REQUIRED WORK
• a. In the review discussion, reproduce the passage starting at "Citation: https://doi.org/10.5194/egusphere-2025-1768-RC1" and ending at "the reviewer's comments.", switching "manuscript" to "paper".
• b. According to the review discussion, what abbreviation should be added after "spherical elementary current system" at line 314?
• c. Write the next part of the peer review discussion of the EISCAT_3D uncertainty toolkit, picking up after its final sentence.

Equation (6): Definition of "N" should be added.
Equation (10): It is suggested that a more detailed explanation of formula conversions be added, in addition to citing references, to make it easier for the reader to understand.
Line 173: It is helpful for readers to add more detailed explanation about B.2.4 of Lehtinen et al. (2014).
Line 201–202: Why were uncertainties estimated by this study underestimated relative to those of GUISDAP above ~300-km altitudes? Are assumptions used in GUISDAP desirable compared to e3doubt?
Line 314: The abbreviation "SECS" should be added after "spherical elementary current system".
Line 331: "Madelaire et al. (2023)" should be "(Madelaire et al., 2023)".
Line 345: "(Reistad et al., 2024)" should be "Reistad et al. (2024)".

Citation: https://doi.org/10.5194/egusphere-2025-1768-RC1
- AC1: 'Reply to RC1', Spencer Hatch, 18 Aug 2025
  
  We thank the reviewer for their very useful feedback on our manuscript. Please see the attached supplement, where we have strived to the best of our ability to respond to each of the reviewer's comments.
  
  Citation: https://doi.org/10.5194/egusphere-2025-1768-AC1
RC2:
'Comment on egusphere-2025-1768', Anonymous Referee #2, 19 May 2025
This paper presents a software toolkit (“e3doubt”) that allows to estimate the uncertainty of plasma parameter measurements with the upcoming EISCAT_3D incoherent scatter radar system. Since phased-array incoherent scatter radars like EISCAT_3D can be run in a large variety of measurement settings to accommodate different spatial and temporal resolutions, such a toolkit will allow conducting individual observing system simulation experiments (OSSEs) for specific processes. The low computational requirements and its applicability for ionosphere scientists who are not ISR experts make e3doubt a clear improvement over existing software.

DATA LISTING
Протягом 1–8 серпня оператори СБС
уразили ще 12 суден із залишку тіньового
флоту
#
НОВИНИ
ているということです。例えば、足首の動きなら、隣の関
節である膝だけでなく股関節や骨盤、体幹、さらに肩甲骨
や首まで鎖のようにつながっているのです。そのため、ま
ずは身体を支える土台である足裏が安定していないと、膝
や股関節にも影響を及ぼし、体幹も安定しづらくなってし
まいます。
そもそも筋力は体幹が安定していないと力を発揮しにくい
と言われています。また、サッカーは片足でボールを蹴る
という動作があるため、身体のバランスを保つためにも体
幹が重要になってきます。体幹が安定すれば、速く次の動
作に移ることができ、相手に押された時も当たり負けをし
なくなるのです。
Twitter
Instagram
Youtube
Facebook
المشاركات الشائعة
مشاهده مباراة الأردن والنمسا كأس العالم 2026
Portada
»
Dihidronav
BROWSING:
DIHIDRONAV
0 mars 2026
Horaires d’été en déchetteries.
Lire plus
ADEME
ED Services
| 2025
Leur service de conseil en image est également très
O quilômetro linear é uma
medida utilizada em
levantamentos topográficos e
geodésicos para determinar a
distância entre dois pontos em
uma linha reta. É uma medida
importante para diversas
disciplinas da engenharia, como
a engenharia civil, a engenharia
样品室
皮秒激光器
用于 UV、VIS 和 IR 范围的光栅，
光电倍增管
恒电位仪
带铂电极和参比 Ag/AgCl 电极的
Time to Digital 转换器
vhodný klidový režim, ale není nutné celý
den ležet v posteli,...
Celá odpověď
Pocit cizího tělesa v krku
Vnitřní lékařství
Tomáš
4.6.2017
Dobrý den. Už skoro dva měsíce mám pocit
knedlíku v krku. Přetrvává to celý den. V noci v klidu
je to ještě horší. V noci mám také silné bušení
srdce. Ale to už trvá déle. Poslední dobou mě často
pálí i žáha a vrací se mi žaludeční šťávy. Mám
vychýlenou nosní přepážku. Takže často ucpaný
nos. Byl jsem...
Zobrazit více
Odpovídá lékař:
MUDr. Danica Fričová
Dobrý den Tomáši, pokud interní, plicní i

TASK RESULTS
• a.
Citation: https://doi.org/10.5194/egusphere-2025-1768-RC1
- AC1: 'Reply to RC1', Spencer Hatch, 18 Aug 2025
  
  We thank the reviewer for their very useful feedback on our paper. Please see the attached supplement, where we have strived to the best of our ability to respond to each of the reviewer's comments.

• b. SECS

• c.
The underlying equations (e.g., radar equation, incoherent scatter spectrum, noise levels) are well described, and the applied assumptions and simplifications are clearly stated. Two experiment examples are presented to demonstrate the developed toolkit. The uncertainties estimated with e3doubt for a 1-hour measurement window with the existing EISCAT UHF are compared to uncertainty estimates given by the ISR analysis software GUISDAP. It is shown that the e3doubt uncertainty estimate is very close to the GUISDAP estimate, though both are considerably lower than the actual variability of the plasma parameters.
There are some minor concerns regarding the provided guidelines in Section 4. If this section is to be seen as a general manual for e3doubt, a more distinguished identification of the single steps should be provided during the examples in Section 5. Additionally, I think it would be beneficial if the examples in Section 5 were more focused on how e3doubt can help with the decision-making process when designing E3D experiments. Other open questions remain about the underestimation of parameter uncertainties in the topside ionosphere (Figure 2) and a more detailed discussion of the simplifying assumptions that are employed to allow for the low computational overhead in comparison with Swoboda et al., 2017.
Overall, the paper is well-written and addresses an important issue. The comments below mostly address the discussion and presentation of the provided examples. I therefore see the paper to be suitable for publication after minor revisions.

Minor comments:

Guidelines in Section 5 examples
Section 4 introduces a set of guidelines for designing E3D experiments to study specific processes with the help of e3doubt. I think this is an excellent approach, but the demonstration in Section 5 is somewhat incomprehensible. In Section 5.1, steps 1-3 of the proposed guidelines are described in detail, but step 4 is neglected, though it is the crucial part of the whole process. The selection of the beam pattern shown in Figure 3 appears to be somewhat arbitrary. Why was this beam pattern selected? How does the sampling in 5 km intervals translate to bit length? Why was an integration time of 7.5s chosen (see also in the next comment)? It would be helpful if step 4 of the guidelines were discussed similarly as the first three steps. Maybe a comparison of two (reasonable) experiment setups and their impact on the resulting errors would be helpful. In Section 5.2, a similar step-by-step explanation should be added.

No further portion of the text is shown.